Angereist aus Frankreich, England, Polen, der Slowakei, Tschechien und Lettland sowie aus ganz Deutschland referierten und diskutierten Expertinnen und Experten zwei Tage lang die gesamtgesellschaftliche Wirkung und Bedeutung von Kultur, verständigten sich über nötige Rahmenbedingungen und stellten gelungene Praxisbeispiele vor, in denen politische Entscheidungsträger die Einbeziehung von Künstlerinnen und Künstlern bewusst fördern und als Bereicherung ansehen. Der mehrfache Ruf nach einer Änderung vom Top-down-Prinzip zur Mitbestimmung wurde auch aus der Sparte Musik laut, der mit zeitgenössischer, klassischer und populärer Ausprägung zwar eine auffallende Inhomogenität innewohnt, in der man sich jedoch darüber einig ist, dass es einer neuen Offenheit der großen Institutionen gegenüber den freien Musikerinnen und Musikern als Nährboden für Entwicklung bedarf. Richtungsweisende Ideen für diese und weitere Entwicklungen der Leipziger Kulturlandschaft wurden anschließend innerhalb ganztägiger Workshops zu den vier auf den Podien verhandelten Themen „Handlungs.Spiel.Räume“, „Teilen & Haben“, „Auseinandersetzen-Zusammensetzen“ sowie „Kultur bildet!“ zusammengetragen und als praktikable Handlungsempfehlungen formuliert.

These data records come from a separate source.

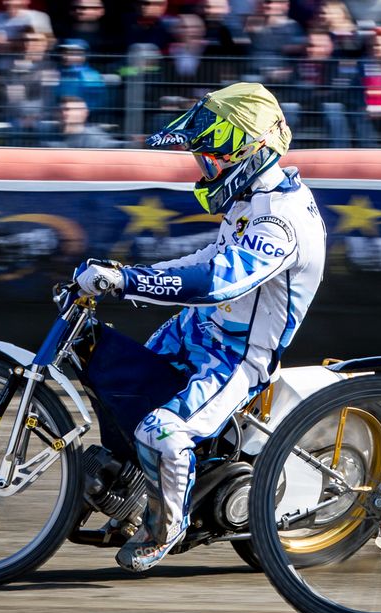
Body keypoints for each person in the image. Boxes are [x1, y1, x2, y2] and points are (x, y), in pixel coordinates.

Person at [71, 82, 327, 571]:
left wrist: (126, 282)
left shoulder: (279, 218)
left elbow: (217, 281)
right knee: (119, 385)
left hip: (238, 357)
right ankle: (132, 487)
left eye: (211, 158)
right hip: (196, 328)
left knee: (160, 430)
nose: (204, 168)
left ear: (249, 150)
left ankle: (166, 527)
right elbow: (208, 257)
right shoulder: (252, 197)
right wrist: (128, 275)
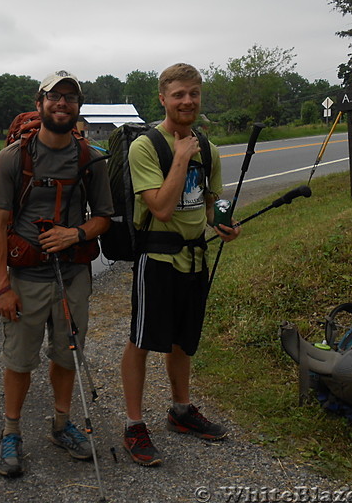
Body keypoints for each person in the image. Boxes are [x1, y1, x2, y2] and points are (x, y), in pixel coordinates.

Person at [0, 70, 113, 477]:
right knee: (19, 360)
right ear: (40, 103)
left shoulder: (91, 158)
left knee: (66, 353)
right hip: (25, 277)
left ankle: (61, 424)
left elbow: (105, 219)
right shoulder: (13, 158)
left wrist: (73, 234)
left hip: (73, 274)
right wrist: (2, 286)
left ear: (78, 108)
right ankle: (11, 432)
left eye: (70, 98)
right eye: (54, 96)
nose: (62, 103)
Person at [120, 63, 240, 467]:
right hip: (156, 258)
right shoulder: (146, 147)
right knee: (141, 340)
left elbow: (210, 204)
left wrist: (223, 224)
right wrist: (180, 156)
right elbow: (162, 208)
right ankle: (134, 425)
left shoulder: (208, 148)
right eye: (178, 94)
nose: (187, 101)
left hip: (194, 259)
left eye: (193, 93)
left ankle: (181, 411)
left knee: (183, 340)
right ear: (163, 99)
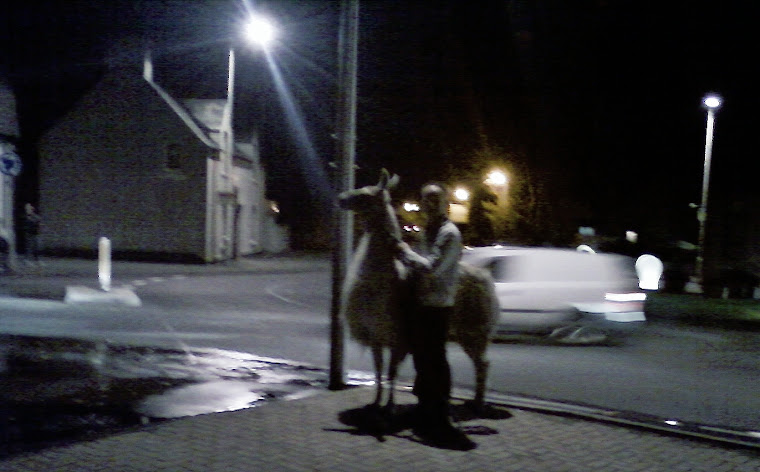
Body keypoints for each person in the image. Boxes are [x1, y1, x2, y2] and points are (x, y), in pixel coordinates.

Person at [398, 183, 476, 450]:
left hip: (438, 305)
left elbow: (431, 268)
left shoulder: (449, 233)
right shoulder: (428, 231)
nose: (428, 205)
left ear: (444, 203)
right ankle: (425, 407)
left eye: (434, 200)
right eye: (424, 200)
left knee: (435, 359)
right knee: (422, 357)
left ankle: (440, 411)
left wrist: (403, 251)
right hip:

Die Ergebnisse, welche sämtlich auf eine professionelle Vernetzung sowie auf den Transfer von Wissen und Kompetenzen im Dreieck Freie Szene, Kulturpolitik und -verwaltung zielen, werden derzeit als öffentliche Publikation ausgearbeitet. Auf Einladung von Michael Faber, Bürgermeister und Beigeordneter für Kultur der Stadt Leipzig, wurde seitens Leipzig + Kultur im Rahmen eines jährlich stattfindenden Kulturforums bereits unmittelbar nach dem Kongress ein erster Ausblick darauf vorgestellt. Gespannt, wie sich die neuen Impulse in der zukünftigen Kulturarbeit Leipzigs niederschlagen, darf man eines schon jetzt mit Gewissheit sagen: Leipzig, wir bleiben im Gespräch!